Source material
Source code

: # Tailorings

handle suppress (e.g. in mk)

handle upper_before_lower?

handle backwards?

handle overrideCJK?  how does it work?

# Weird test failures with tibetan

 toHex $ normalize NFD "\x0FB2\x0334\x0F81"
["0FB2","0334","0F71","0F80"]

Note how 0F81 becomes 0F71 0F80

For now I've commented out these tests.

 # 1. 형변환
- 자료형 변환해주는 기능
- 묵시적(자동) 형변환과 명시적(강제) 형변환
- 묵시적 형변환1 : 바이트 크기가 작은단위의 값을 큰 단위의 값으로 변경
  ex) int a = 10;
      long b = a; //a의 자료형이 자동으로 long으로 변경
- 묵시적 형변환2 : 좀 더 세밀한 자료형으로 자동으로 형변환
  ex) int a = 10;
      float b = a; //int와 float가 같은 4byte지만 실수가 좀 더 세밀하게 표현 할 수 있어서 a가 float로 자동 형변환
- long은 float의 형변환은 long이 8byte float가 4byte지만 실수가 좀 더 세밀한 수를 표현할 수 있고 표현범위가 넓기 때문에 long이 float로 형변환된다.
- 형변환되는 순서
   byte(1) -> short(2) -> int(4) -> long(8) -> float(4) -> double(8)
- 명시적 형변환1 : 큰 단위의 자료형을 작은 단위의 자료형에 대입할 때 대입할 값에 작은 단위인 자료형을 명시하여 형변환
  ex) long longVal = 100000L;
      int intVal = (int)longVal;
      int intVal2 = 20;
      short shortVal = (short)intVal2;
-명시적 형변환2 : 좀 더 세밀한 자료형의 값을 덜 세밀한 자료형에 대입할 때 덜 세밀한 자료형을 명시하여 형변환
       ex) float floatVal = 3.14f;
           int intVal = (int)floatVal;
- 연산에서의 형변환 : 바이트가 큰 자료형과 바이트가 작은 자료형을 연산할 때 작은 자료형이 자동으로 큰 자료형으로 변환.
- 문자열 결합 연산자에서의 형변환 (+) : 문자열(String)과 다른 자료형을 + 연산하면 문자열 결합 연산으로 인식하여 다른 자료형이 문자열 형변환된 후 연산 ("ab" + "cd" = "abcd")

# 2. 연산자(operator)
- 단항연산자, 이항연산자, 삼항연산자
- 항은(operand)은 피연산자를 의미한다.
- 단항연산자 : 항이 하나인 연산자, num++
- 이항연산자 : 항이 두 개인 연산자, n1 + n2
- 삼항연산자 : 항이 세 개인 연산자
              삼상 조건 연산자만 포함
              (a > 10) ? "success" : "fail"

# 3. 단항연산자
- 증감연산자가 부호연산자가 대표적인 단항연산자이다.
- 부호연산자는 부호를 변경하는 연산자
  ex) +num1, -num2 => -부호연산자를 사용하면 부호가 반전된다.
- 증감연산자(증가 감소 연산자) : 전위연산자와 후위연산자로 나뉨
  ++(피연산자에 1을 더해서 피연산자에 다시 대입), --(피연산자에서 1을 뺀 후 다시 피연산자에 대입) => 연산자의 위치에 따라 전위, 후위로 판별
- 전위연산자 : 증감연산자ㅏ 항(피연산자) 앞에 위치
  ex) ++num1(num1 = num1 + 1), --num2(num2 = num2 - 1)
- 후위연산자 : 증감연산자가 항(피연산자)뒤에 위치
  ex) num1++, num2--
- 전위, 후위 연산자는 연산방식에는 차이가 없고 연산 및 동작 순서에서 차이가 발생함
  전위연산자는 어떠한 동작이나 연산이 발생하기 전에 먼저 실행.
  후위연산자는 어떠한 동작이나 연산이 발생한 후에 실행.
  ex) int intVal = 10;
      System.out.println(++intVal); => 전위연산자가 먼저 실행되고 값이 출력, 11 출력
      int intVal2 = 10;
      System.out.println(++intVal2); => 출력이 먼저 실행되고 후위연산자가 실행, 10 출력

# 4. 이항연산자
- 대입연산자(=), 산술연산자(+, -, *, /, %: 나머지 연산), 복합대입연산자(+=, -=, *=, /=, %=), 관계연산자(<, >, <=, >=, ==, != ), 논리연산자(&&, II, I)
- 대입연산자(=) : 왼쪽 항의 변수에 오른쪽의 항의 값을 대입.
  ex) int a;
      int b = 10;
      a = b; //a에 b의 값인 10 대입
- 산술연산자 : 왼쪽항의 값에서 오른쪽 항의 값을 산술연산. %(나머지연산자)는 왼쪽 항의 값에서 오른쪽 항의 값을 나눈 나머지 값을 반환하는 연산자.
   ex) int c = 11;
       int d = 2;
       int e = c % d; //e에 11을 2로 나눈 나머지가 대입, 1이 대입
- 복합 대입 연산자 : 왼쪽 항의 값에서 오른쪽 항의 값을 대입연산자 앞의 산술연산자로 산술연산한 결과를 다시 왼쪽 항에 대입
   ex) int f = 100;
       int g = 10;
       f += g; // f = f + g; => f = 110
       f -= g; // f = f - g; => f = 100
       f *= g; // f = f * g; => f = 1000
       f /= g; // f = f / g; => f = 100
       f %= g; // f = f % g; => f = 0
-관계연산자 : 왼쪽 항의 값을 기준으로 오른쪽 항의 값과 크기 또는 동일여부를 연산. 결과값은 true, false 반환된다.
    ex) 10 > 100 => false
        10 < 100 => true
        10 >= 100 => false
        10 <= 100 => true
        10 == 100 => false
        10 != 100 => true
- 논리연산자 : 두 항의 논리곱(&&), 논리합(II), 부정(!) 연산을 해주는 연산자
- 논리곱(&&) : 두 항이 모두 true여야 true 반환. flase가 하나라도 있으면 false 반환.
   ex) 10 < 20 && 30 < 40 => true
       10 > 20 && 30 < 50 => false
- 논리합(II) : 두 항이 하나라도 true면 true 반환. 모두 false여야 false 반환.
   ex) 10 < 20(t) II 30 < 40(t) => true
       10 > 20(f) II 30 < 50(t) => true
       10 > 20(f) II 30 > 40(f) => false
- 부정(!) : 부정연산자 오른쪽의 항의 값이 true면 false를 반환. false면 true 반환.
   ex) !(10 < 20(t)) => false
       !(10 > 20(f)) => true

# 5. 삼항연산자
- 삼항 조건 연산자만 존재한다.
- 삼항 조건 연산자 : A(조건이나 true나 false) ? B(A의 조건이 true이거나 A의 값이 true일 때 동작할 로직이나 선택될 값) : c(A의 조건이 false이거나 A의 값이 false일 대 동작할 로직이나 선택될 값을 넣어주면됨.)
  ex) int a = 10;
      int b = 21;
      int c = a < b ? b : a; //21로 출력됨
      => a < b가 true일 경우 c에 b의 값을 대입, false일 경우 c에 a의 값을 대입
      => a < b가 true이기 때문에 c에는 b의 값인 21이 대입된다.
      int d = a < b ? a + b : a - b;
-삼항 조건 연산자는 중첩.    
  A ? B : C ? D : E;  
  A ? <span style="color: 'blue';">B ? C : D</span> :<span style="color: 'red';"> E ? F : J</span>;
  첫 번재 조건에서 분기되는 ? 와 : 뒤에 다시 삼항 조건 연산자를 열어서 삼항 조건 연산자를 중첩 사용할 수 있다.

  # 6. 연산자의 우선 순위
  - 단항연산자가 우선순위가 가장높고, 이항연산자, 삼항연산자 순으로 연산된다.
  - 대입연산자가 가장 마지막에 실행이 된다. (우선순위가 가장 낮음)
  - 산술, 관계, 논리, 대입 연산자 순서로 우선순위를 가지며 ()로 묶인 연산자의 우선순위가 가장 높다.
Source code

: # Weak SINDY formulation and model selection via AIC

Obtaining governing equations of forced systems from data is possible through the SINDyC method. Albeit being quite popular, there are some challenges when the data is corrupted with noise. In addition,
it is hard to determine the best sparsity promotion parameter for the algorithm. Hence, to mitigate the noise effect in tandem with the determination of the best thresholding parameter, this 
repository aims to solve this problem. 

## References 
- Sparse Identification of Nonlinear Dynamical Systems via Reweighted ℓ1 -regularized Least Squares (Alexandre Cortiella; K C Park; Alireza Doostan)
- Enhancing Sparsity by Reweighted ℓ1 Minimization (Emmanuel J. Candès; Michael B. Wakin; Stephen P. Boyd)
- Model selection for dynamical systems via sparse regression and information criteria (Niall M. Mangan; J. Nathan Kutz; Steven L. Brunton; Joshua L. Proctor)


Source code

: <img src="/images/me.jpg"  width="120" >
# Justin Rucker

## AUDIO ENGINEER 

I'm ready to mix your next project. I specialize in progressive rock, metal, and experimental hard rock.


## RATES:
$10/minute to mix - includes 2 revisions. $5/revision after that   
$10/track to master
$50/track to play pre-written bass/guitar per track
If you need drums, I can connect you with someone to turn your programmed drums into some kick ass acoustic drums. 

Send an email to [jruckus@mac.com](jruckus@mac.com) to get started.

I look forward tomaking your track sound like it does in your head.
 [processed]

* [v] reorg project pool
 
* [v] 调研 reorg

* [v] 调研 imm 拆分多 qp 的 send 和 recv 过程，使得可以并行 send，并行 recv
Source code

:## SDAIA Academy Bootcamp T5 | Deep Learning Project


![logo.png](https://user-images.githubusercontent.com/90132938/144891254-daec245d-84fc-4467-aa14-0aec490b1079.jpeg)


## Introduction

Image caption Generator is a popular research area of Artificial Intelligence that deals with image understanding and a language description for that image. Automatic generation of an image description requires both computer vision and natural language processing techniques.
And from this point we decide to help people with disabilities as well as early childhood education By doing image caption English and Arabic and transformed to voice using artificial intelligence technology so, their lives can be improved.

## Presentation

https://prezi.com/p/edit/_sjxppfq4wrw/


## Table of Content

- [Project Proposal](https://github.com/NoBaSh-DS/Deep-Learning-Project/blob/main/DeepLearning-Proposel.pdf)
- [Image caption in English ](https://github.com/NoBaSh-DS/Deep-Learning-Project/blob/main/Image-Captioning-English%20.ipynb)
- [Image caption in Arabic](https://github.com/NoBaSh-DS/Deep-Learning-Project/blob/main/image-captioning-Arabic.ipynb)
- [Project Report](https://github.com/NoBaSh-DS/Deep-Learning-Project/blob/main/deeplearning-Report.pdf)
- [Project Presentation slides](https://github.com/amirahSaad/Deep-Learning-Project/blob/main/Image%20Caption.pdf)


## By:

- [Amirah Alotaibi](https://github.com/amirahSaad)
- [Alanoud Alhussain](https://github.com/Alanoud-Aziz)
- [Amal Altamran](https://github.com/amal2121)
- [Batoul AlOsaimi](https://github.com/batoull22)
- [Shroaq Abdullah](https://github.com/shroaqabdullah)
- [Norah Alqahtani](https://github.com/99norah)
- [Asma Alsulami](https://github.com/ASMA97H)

Goal of the exercise
In the listing above, find every line with the word "Presentation" and copy it.

Expected answer
## Presentation
- [Project Presentation slides](https://github.com/amirahSaad/Deep-Learning-Project/blob/main/Image%20Caption.pdf)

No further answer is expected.